Es ist Sommer. Oder so ähnlich. Es ist knapp an der Grenze zu kühl, in spätestens einer Stunde kann ich nicht mehr entspannt auf dem Balkon sitzen und Kagor trinken. Vielleicht bin ich dann wieder ruhelos und gehe joggen.
Ein Schluck, und mir gehen Dinge durch den Kopf. Nicht, dass der eine Schluck wirkt, ich vertrage nicht viel, aber ein Schluck ist nichts. Es ist mehr eine psychosomatische Wirkung. Bei Alkoholikern kann es das-süchtige-Hirn-merkt-dass-es-Stoff-gibt sein. Ohne Alkoholiker zu sein, kenne ich mich leider nur allzu gut damit aus. Nö, es ist interessanter: der Schluck signalisiert meinem ruhelosen Hirn, dass ich mir jetzt einen gemütlichen mache. All die Dinge, die ich noch zu erledigen habe. Die Stressdinge, die mich in spätestens einer Woche einholen und gegen die mir niemand helfen wird. Wobei, bei meiner Schwester kann ich mich brauchbar auspissen. Nachdem ich das schon mal gemacht habe und die mich jetzt über Pfingsten besucht, kann es nicht so schlimm gewesen sein.
Es ist Sommer (eigentlich ist es ja Frühling, aber „Es ist Sommer“ klingt einfach besser), ich sitze auf meinem Balkon und meine Fingernägel nerven gewaltig beim Tippen auf dem Tastaturcover von meinem Tablet.
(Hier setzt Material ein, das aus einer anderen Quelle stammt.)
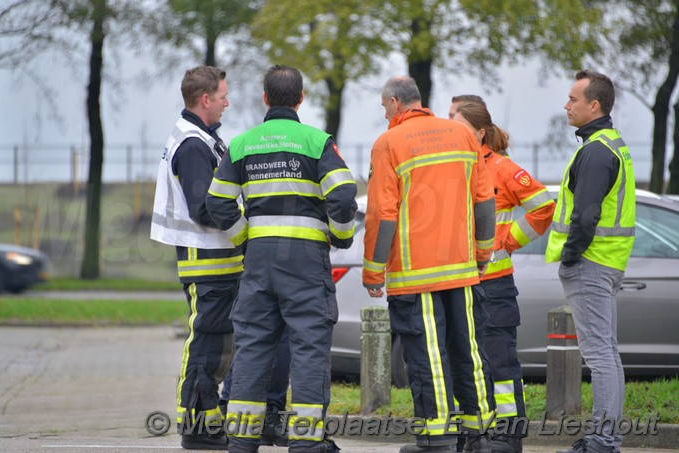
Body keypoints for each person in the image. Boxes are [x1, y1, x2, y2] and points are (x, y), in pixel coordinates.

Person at [205, 64, 357, 453]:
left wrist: (245, 240)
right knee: (308, 347)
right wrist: (339, 237)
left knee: (253, 346)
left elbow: (218, 202)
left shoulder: (241, 144)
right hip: (305, 262)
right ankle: (306, 444)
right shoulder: (316, 141)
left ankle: (241, 441)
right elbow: (341, 198)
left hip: (259, 261)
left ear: (265, 98)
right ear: (301, 98)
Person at [363, 76, 497, 453]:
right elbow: (484, 200)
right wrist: (482, 254)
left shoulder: (389, 143)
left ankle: (436, 438)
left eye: (383, 105)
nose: (384, 111)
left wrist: (373, 272)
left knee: (427, 356)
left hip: (415, 273)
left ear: (393, 103)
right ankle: (479, 435)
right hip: (463, 269)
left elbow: (381, 215)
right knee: (469, 350)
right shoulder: (461, 135)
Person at [451, 100, 556, 453]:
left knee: (500, 363)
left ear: (479, 131)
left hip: (494, 284)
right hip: (460, 282)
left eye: (457, 121)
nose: (450, 125)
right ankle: (474, 432)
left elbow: (543, 207)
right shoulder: (452, 167)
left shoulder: (501, 168)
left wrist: (509, 241)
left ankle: (508, 435)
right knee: (468, 363)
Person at [150, 65, 242, 450]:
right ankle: (196, 427)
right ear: (205, 99)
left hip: (215, 260)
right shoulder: (193, 145)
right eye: (222, 96)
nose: (227, 102)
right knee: (206, 343)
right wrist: (246, 232)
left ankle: (207, 422)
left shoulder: (201, 138)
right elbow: (206, 207)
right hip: (209, 263)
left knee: (216, 344)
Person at [546, 70, 635, 453]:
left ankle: (603, 439)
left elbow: (585, 215)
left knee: (599, 354)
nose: (566, 105)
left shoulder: (596, 150)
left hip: (591, 262)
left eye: (573, 99)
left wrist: (570, 256)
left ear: (593, 105)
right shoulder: (612, 144)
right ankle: (607, 437)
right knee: (608, 353)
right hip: (606, 262)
Eine Kleinigkeit, aber die lenkt ab. So letztens beim Putzen. Ich mache das Waschbecken sauber und gehe in die Küche, Lappen holen. In der Küche sehe ich noch was Geschirr stehen, räume das meiste ein, gehe ins Bad, Klopapier als Küchenrollenersatz nehmen, schaue kurz in den Spiegel, gehe in mein Zimmer, den Nagelknipser suchen, sehe dort den Boden, gehe ins Bad, den Besen holen, laufe bei der Küche ein, weil dort auch gekehrt werden muss, sehe das Geschirr und merke, dass ich einen Putzautismus habe. Sauber wird die Wohnung schon. Es dauert nur.
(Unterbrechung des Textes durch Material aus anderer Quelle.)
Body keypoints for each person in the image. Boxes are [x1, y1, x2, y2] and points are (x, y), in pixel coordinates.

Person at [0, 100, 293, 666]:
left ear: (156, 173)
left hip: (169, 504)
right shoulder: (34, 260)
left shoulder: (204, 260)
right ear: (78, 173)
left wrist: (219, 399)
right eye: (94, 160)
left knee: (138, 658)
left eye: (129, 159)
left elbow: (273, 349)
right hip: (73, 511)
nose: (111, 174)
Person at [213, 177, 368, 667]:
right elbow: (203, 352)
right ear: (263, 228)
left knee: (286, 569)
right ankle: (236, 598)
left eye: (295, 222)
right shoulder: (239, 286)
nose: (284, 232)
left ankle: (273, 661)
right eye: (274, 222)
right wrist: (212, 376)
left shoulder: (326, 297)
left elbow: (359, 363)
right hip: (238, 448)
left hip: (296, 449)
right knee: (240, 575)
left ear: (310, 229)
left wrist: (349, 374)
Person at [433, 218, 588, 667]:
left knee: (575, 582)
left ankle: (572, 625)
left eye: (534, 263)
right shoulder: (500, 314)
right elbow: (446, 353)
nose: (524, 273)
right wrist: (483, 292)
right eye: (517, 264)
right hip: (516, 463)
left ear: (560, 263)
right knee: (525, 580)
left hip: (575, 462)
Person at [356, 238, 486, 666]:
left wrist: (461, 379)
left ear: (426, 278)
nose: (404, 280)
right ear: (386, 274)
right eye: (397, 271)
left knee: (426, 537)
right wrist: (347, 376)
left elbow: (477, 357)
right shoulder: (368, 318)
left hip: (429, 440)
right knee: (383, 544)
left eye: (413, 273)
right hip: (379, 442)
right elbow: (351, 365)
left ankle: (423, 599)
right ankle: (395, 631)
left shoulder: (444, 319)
Dinge durch den Kopf. Oder Erinnerungen. Vorhin, als ich über die Brüstung schaute, gingen mir die Menschen durch den Kopf, die mir geschadet haben. Ohne es zu wollen, aber am Ende doch Leid. Manche ohne es zu wollen oder zu merken, manche mit später folgender Einsicht, manche auch aus purer Bosheit. „Ich muss auch mal an mich denken“ nach einer längeren Phase puren Egoismus. So war es gestern auch, als ich joggen war. Wie damals, vor ein paar Jahren, als ich durch brühende Hitze und Barfuß mit dem Fahrrad (mit Spikes an den Pedalen) in die Nachbarstadt gefahren war. Angepisst, ruhelos, auf geht’s. Und irgendwie war alles leiser. Klingt wie eine Fluchtreaktion, ist eine Fluchtreaktion. Nichts ist gelöst, nur weggeschoben. Macht aber nichts, etwas Ausgeglichenheit ist Treibstoff, aus dem man schöpfen kann, für sich oder für eine gesellige Runde. Ich bin schwer der Meinung, dass ich anstrengend bin, wenn ich akut down bin. Zeug spurlos in mich reinfressen konnte ich früher, inzwischen nicht mehr.
Durch den Kopf, am Kopf. Es ist Frühling und da macht man gern was für sich. Neben den vielen Freizeitgenüssen, zu denen mir die Möglichkeit fehlt, kann ich was für meinen Kopf tun, um genau zu sein, was für meine wehende Mähne. Naja, fast, da ist meistens ein Pferdeschwanz. Meiner Mutter nach habe ich schönes dichtes Haar. Zu der selbigen habe ich eigentlich kaum Kontakt, was aber ein Thema ist, was ich nicht stocknüchtern evaluieren will. Meine Professorin während der Diplomarbeit fand meine Haare toll. Recht seltsam, wenn sie, wenn sie durchs Büro läuft, hinter mir stehenbleibt, eine Strähne greift und ein „Schön“ von sich gibt. Die Person, wegen der ich damals mit der Langhaarerei angefangen habe, hat mir zwar auch viele Probleme bereitet, aber die Haare trage ich schon lang wegen mir lang. Spitzen schneiden, Stufen, die Friseuse war echt nett. Oder heißt es politisch korrekt „Frisörin“? Fuck political correctness.
Kanaken! Darf man ja nicht sagen, außer man ist Stand-up-Komödiant. Ich bin selber Russe, ich darf ausländermäßig politisch inkorrekt sein.